DHS Nielsen: Border Security Is in ‘System-Wide Meltdown’

A group of about 30 Brazilian migrants, who had just crossed the border, sit on the ground near US Border Patrol agents, on the property of Jeff Allen, who used to run a brick factory near Mt. Christo Rey on the US-Mexico border in Sunland Park, New Mexico on March …
PAUL RATJE/AFP/Getty Images

The fast-growing migrant rush over the U.S. border is collapsing border security and overwhelming the ability of border agents to process and protect migrants, DHS Secretary Kirstjen Nielsen said in a Thursday letter to all members of Congress.

“We face a system-wide meltdown … We are witnessing the real-time dissolution of the immigration system,” the head of the Department of Homeland Security wrote March 28 in a six-page letter. She added that she will soon ask for an emergency funding bill:

I will be working with the Office of Management and Budget to provide you additional details in the near future, but the situation is so dire we want to make notification to you now that we will require additional resources … to ensure immediate safety and care of individuals in our custody.

● RECORDED INFORMATION
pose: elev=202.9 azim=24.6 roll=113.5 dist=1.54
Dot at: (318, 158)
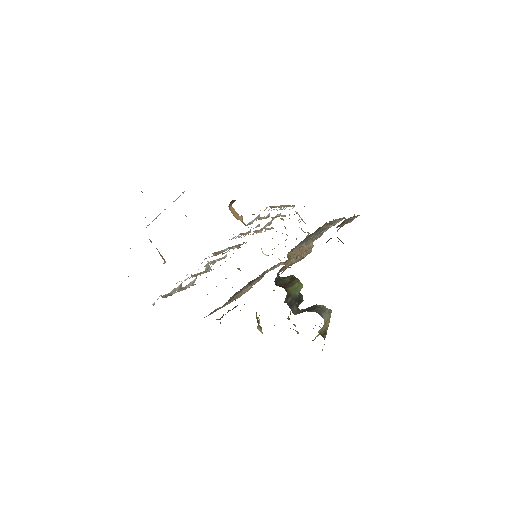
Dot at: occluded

● DIRECTIVE A
Using the Nielsen article above, explain in one to three sentences why Nielsen is notifying Congress now that additional resources will be needed instead of waiting until she has more details.
● DIRECTIVE B
In the Nielsen article, how many pages long was the letter she sent to members of Congress?
● DIRECTIVE C
Please retype the Nielsen article from "A group of about" to "members of Congress.".

● OUTPUT A
She says she will provide additional details with the Office of Management and Budget in the near future, but the situation is so dire that she wants Congress to know now that more resources will be required. The resources are needed to ensure the immediate safety and care of individuals in custody.

● OUTPUT B
Six pages.

● OUTPUT C
A group of about 30 Brazilian migrants, who had just crossed the border, sit on the ground near US Border Patrol agents, on the property of Jeff Allen, who used to run a brick factory near Mt. Christo Rey on the US-Mexico border in Sunland Park, New Mexico on March …
PAUL RATJE/AFP/Getty Images

The fast-growing migrant rush over the U.S. border is collapsing border security and overwhelming the ability of border agents to process and protect migrants, DHS Secretary Kirstjen Nielsen said in a Thursday letter to all members of Congress.